---
title: Azure SQL Server Firewall Rules Created or Modified
description: Datadog, the leading service for cloud-scale monitoring.
breadcrumbs: >-
  Docs > Datadog Security > OOTB Rules > Azure SQL Server Firewall Rules Created
  or Modified
---

# Azure SQL Server Firewall Rules Created or Modified
Classification:attackTactic:[TA0005-defense-evasion](https://attack.mitre.org/tactics/TA0005)Technique:[T1562-impair-defenses](https://attack.mitre.org/techniques/T1562) 
## Goal{% #goal %}

Detect when an Azure network security rule has been created, modified, or deleted.
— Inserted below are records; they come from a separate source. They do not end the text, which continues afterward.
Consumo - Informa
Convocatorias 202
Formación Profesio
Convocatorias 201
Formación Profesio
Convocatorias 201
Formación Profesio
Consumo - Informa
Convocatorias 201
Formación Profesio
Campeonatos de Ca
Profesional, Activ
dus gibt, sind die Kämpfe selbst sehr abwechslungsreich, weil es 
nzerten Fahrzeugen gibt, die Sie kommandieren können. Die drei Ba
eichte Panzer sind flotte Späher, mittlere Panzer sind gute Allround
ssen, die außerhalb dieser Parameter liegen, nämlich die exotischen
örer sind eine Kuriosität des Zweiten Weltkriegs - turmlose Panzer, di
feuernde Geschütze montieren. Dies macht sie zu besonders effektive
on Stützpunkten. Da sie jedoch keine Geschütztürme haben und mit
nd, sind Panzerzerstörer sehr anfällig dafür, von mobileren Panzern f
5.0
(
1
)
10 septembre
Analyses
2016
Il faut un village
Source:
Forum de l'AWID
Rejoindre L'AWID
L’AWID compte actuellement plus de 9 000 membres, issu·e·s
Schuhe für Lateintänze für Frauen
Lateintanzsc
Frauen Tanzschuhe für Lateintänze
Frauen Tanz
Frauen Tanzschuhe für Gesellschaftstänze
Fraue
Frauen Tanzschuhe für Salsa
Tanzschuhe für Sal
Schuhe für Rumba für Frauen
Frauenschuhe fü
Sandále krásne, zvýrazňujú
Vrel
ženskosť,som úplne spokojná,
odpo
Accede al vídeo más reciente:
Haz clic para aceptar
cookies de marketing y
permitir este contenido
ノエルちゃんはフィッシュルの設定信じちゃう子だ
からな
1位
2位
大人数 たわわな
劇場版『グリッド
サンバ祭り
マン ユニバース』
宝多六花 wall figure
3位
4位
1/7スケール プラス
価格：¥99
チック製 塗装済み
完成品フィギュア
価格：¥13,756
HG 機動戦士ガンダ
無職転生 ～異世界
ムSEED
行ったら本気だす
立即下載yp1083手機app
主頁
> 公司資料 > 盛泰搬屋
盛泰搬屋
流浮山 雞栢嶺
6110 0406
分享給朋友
## Strategy{% #strategy %}

Monitor Azure activity logs and detect when the `@evt.name` is equal to any of the following names:

- `MICROSOFT.NETWORK/NETWORKSECURITYGROUPS/SECURITYRULES/WRITE`
- `MICROSOFT.NETWORK/NETWORKSECURITYGROUPS/SECURITYRULES/DELETE`

and `@evt.outcome` is equal to `Success`.

## Triage and response{% #triage-and-response %}

Inspect the security rule and determine if it exposes any Azure resources that should not be made public.